At my age, going back to circuit riding should not be about proving anything.
I have no interest in chasing the biggest bike, the fastest straight, or the most dramatic story.
I am much more interested in creating a practice I can repeat.
That distinction matters.
An experience is easy to buy.
A practice is harder to design.
The motorcycle world often sells intensity.
Noise. Speed. Photos. Adrenaline. Heroic language.
But intensity is not the same as progress.
In fact, intensity often gets in the way of progress because it makes you confuse fear with learning.
A small circuit removes part of that illusion.
There is less speed, but more information. A lot. And very fast.
Less drama, but more repetition.
Less room to hide.
A small circuit gives you more corners per minute, more braking points, more body position mistakes, more exits to fix, and more laps to compare.
It is less glamorous than a big circuit.
That is why it is more useful.
After the test, Raúl and I kept talking.
I told him I was not sure the BeOn format was for me.
Too narrow.
Too Moto3.
Too racing.
Too much engine, too much brake, too much suspension for what I need right now.
My instinct was to look for a middle ground.
A classic cheap pit bike does not attract me. A Honda CRF150 minimotard looks beautiful and honest. A 250 with serious power feels like too much for a karting track, at least for me.
Somewhere in the middle, I imagined a small, serious, adult track bike.
Low.
Reliable.
Not ridiculous.
Not intimidating.
Not pretending to be Moto3.
Raúl pushed back.
He reminded me that BeOn was born from exactly the opposite fight: taking away the high handlebars and tall suspension of motocross-derived bikes to create a real circuit motorcycle.
He also made a safety point I could not ignore.
In karting circuits, tall supermoto-style bikes can create ugly, stupid injuries. More height means more leverage. More leverage means clavicles, wrists and shoulders can pay the price.
He was probably right.
And I was probably also right.
That is where the useful tension lives.
The solution may not be a pit bike.
It may not be a BeOn GPschool either.
It may not be a supermotard.
It may be something in the middle.
Or, more likely, the real solution is not yet choosing a bike at all.
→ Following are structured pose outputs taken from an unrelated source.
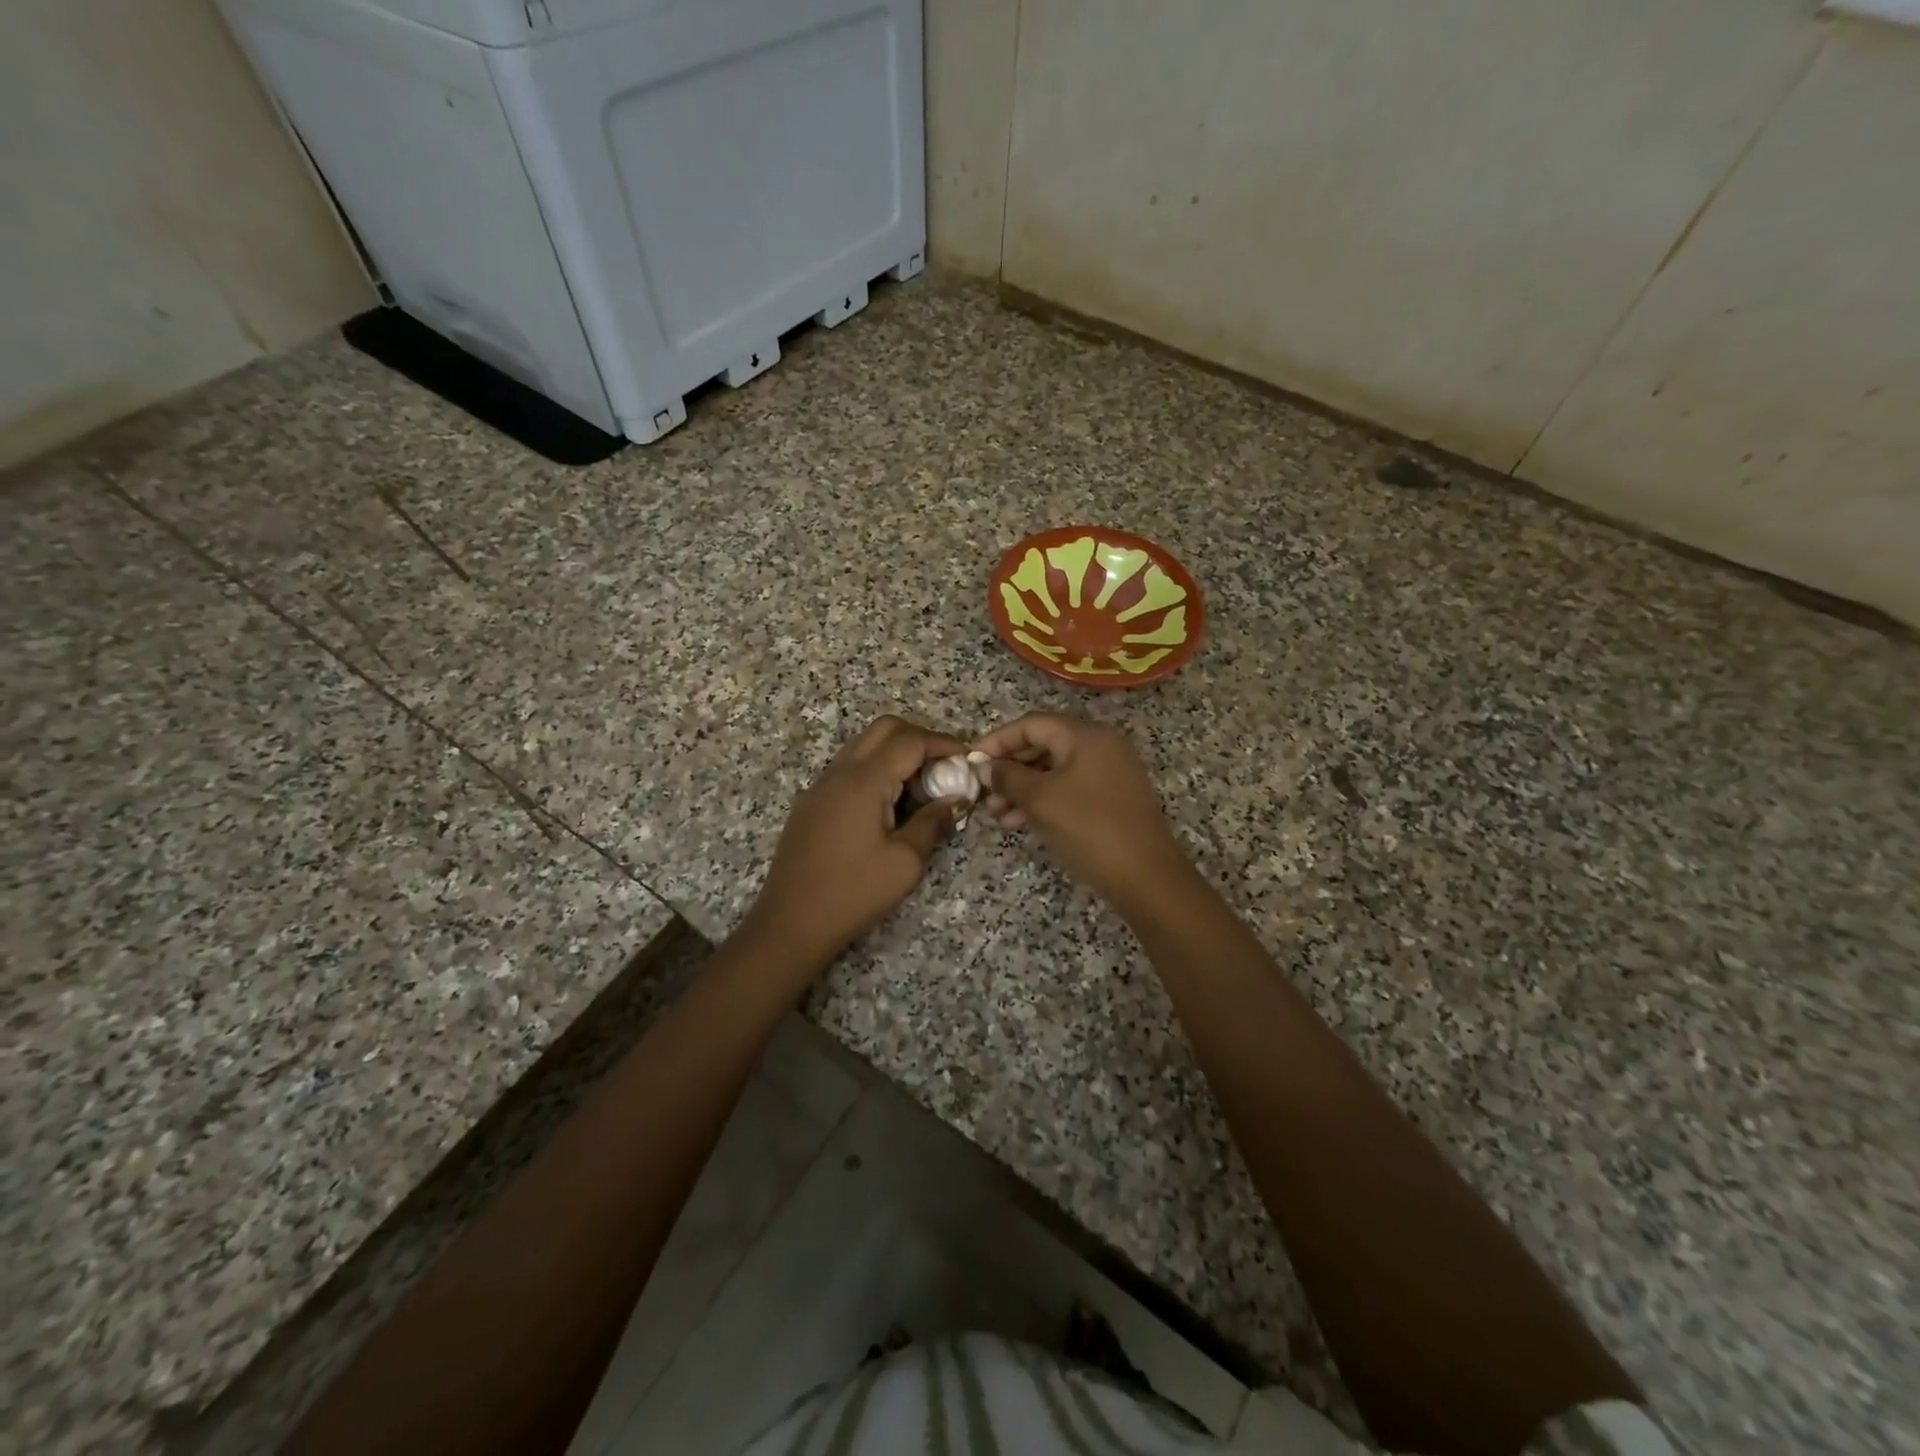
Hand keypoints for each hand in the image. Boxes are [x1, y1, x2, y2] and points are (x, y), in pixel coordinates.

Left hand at [740, 716, 968, 969]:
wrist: (791, 923)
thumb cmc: (853, 894)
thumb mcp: (904, 862)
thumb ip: (933, 822)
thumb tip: (956, 800)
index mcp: (863, 781)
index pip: (910, 740)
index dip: (943, 744)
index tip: (967, 760)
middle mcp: (839, 772)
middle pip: (884, 729)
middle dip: (919, 739)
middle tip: (943, 769)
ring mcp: (821, 785)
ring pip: (864, 745)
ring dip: (896, 754)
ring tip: (921, 789)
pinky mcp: (812, 802)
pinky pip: (849, 767)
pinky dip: (876, 770)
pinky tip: (891, 805)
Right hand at [973, 713, 1192, 912]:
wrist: (1146, 878)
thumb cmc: (1090, 830)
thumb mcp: (1042, 801)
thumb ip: (1008, 778)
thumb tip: (984, 767)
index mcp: (1086, 736)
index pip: (1032, 725)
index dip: (997, 741)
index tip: (971, 763)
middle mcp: (1100, 746)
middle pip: (1042, 744)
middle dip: (1008, 767)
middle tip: (982, 790)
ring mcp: (1107, 772)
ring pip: (1053, 770)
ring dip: (1021, 788)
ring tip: (995, 812)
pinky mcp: (1109, 798)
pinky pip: (1067, 788)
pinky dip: (1041, 800)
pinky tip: (1017, 822)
The real solution is to keep showing up.
That is the uncomfortable answer because buying is easier than practicing.
Buying a motorcycle gives you the immediate sensation of progress.
You can research, compare, negotiate, collect gear, talk about specs, and imagine the future.
It feels productive.
But the track does not care what you bought.
The track only cares what you can do.
Can you brake properly?
Can you release the brake without disturbing the bike?
Can you turn with your body instead of your arms?
Can you stay loose?
Can you use your legs?
Can you repeat the same line ten times?
Can you learn without rushing?
Can you accept being slow long enough to become less slow?
That is the real test.
The BeOn 250 made this obvious.
It gave me a clean answer to a question I had not asked properly.
I do not need more motorcycle.
I need more laps.
And that is why I liked the BeOn experience so much.
Not because it made me feel fast.
It did not.
Not because it made me feel like a rider again.
Not yet.
I liked it because it was honest.
BeOn has built something serious. The bike felt engineered, precise, and purposeful. It was clearly made by people who understand racing, not by people trying to sell a lifestyle object.
It did not try to comfort me.
It did not try to entertain me cheaply.
It showed me the gap.
At 51, that is exactly the kind of hobby I am interested in.
Not something that flatters me.
Something that keeps me honest.
Something that exposes the distance between what I think I know and what I can actually do.
The question after the test is not whether I should buy a BeOn.
It is not whether I should buy a CRF150 minimotard.
It is not whether I should build some perfect middle-ground machine that exists mainly in my head.
The question is simpler and more demanding:
Am I willing to go back?
Because if I go back enough times, the right bike will become obvious.
And if I do not go back, then the bike never mattered.